13. Pack medicines with a prescription. Carry enough of any regular medication for the whole trip, in original packaging, with a doctor’s prescription — some common Indian medicines are restricted or banned in other countries.
14. Sort connectivity. Decide between an international roaming pack, a travel eSIM (activated before you land) or a local SIM bought on arrival. An eSIM is usually the simplest for a first trip, giving you data the moment you switch on your phone.
15. Carry a universal power adapter. Plug types and voltage vary by country, so a universal adapter — ideally with USB ports — is essential. Check that your chargers handle the local voltage (most modern electronics handle 110–240V).
Departure-Day International Travel Checklist for Your First International Trip
The final group is the short, sharp list for the last few days and the airport itself. On your first international trip the airport feels intimidating, so having these done in advance removes most of the anxiety.
16. Recheck entry rules and note the embassy. Confirm your destination’s latest entry requirements and any travel advisory, and save the address and emergency contact of the nearest Indian Embassy or High Commission.
17. Do web check-in. Check in online when it opens (usually 48 hours before), pick your seat, and review the baggage allowance and the cabin liquids rule so nothing is confiscated at security.
18. Download offline essentials. Offline maps, a translation app, your airline and hotel apps, and your destination’s local ride-hailing app — all far easier to set up on home wi-fi than abroad.
19. Pack smart. Check the destination weather, keep valuables, medicines, chargers and a change of clothes in your cabin bag, and observe the 100ml liquids rule for hand baggage.
20. Reach the airport early. Arrive about three hours before an international flight, with passport, visa, tickets and printed copies in one folder you can hand over without digging.
| Time before flight | What to do |
|---|---|
| 48 hours | Web check-in, choose seat, recheck baggage rules |
| 3 hours | Reach the airport for an international departure |
| 2.5 hours | Bag drop and check-in counter |
| 2 hours | Immigration and security; keep documents handy |
| 45 minutes | Be at the boarding gate |
Common International Travel Checklist Mistakes to Avoid
Most first-trip problems are not bad luck — they are predictable errors.
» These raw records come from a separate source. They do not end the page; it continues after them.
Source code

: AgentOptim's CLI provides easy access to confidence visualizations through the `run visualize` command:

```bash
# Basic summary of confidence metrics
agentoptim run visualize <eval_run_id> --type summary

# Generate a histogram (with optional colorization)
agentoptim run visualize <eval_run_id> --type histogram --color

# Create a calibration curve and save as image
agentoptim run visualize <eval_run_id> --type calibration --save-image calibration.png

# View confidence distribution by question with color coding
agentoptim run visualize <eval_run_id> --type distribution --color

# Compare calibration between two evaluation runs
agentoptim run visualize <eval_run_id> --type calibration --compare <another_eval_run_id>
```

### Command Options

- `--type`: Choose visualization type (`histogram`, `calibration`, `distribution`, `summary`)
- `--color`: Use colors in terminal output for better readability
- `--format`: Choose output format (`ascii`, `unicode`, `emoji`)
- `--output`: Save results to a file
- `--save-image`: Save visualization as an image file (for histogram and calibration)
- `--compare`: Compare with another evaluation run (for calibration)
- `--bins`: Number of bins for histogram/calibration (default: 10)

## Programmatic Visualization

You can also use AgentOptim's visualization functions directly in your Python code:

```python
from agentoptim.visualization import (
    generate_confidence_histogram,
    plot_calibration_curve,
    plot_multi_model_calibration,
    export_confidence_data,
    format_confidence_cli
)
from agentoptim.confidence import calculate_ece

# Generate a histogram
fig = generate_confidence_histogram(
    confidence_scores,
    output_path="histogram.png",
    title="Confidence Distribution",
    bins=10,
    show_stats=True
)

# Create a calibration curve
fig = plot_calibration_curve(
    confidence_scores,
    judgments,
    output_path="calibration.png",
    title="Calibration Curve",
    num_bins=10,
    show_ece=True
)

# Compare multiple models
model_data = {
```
Here are the ones this international travel checklist is designed to prevent.
1. Booking flights before checking the visa. Sort the visa requirement first; book once you know you can actually go.
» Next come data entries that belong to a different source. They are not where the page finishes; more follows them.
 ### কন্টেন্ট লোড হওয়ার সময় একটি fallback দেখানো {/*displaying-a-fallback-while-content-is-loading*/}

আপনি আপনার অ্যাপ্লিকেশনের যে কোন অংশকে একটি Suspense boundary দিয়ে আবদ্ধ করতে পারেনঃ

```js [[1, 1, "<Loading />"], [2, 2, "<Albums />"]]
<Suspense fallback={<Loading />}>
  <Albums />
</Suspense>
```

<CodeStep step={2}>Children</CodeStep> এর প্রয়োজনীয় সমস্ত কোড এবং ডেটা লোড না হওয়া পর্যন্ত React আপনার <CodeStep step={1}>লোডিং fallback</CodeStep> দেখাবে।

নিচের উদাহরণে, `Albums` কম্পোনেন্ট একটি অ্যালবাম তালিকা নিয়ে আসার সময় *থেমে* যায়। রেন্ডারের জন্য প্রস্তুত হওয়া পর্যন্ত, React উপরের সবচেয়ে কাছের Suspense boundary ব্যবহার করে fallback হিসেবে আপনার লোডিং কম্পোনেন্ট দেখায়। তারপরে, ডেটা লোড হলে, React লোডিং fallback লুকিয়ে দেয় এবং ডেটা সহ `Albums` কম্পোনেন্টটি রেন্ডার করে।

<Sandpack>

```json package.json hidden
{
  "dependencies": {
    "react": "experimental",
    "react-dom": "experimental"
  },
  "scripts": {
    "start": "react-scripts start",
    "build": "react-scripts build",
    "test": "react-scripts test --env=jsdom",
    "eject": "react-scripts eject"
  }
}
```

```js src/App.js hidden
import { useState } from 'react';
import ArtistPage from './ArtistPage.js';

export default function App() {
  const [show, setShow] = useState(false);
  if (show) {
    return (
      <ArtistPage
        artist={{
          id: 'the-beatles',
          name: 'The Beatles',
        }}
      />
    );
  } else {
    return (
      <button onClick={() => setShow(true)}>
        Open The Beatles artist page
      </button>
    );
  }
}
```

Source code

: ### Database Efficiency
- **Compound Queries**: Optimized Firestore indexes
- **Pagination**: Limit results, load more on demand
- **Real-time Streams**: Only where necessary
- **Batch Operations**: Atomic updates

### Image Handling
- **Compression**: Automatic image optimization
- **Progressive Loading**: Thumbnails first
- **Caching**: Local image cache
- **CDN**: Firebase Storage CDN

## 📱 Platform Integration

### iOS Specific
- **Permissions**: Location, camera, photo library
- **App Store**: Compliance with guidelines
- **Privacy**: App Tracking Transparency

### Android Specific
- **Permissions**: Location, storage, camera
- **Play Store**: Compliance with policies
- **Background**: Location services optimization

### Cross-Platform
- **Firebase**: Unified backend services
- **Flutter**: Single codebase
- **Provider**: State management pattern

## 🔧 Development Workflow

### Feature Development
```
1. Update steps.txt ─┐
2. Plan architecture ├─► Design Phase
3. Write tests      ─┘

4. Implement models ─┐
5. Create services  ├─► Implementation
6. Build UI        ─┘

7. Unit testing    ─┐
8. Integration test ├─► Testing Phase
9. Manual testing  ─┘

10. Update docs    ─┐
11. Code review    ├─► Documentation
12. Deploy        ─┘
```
2. Ignoring the six-month passport rule. A valid-looking passport can still fail the destination’s validity requirement.
3. Skipping travel insurance to save money. One overseas medical bill can dwarf the premium; for Schengen it is compulsory anyway.
4. Using ordinary cards abroad. The 3–3.5% forex markup adds up fast; a low-markup card pays for itself.
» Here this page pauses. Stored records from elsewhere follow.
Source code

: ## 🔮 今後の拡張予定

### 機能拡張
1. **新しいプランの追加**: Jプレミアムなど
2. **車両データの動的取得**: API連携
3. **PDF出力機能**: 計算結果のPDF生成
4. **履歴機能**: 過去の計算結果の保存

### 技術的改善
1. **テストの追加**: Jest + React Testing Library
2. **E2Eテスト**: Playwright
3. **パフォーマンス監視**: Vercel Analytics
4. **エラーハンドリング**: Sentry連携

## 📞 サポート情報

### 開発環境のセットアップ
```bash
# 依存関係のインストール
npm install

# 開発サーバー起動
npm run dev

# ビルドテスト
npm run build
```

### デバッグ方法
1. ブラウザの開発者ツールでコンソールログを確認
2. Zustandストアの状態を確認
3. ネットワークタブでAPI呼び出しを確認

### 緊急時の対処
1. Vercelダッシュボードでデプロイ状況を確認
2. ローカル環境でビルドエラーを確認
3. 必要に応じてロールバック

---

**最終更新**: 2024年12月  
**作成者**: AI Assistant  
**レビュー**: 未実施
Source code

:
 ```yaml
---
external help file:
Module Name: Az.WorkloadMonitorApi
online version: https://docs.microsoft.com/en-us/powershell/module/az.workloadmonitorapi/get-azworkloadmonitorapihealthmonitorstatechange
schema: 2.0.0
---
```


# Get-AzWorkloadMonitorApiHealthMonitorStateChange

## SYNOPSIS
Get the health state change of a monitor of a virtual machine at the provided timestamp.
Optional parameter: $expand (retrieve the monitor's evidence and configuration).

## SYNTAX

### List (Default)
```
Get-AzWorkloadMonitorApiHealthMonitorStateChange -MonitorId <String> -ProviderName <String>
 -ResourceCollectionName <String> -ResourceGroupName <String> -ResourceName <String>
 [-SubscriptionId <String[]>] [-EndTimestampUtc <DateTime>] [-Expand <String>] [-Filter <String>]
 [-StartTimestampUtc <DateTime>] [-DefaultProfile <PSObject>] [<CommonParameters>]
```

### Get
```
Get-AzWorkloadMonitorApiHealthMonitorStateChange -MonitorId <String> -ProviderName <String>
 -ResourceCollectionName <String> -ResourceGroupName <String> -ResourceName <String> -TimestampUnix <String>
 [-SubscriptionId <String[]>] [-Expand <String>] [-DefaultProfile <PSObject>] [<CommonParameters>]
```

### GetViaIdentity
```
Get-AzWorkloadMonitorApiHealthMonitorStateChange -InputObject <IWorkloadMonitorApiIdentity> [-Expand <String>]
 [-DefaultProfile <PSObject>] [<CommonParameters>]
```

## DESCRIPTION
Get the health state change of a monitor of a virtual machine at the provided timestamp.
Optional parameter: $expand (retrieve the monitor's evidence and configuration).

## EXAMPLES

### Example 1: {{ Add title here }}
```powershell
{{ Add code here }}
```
5. Forgetting to enable international card usage. Your card may simply be declined at the first foreign swipe.
6. Exchanging money at the airport. Convenient, but among the worst rates you will find.
7. Carrying only digital copies. Phones die and get stolen — keep printed copies too, stored separately.
8. Overpacking and breaking baggage rules. Check weight limits and the cabin liquids rule before you zip the bag.
9. Reaching the airport too late. International check-in and immigration take far longer than domestic.
10. Assuming medicines are allowed everywhere. Carry a prescription; some common drugs are controlled abroad.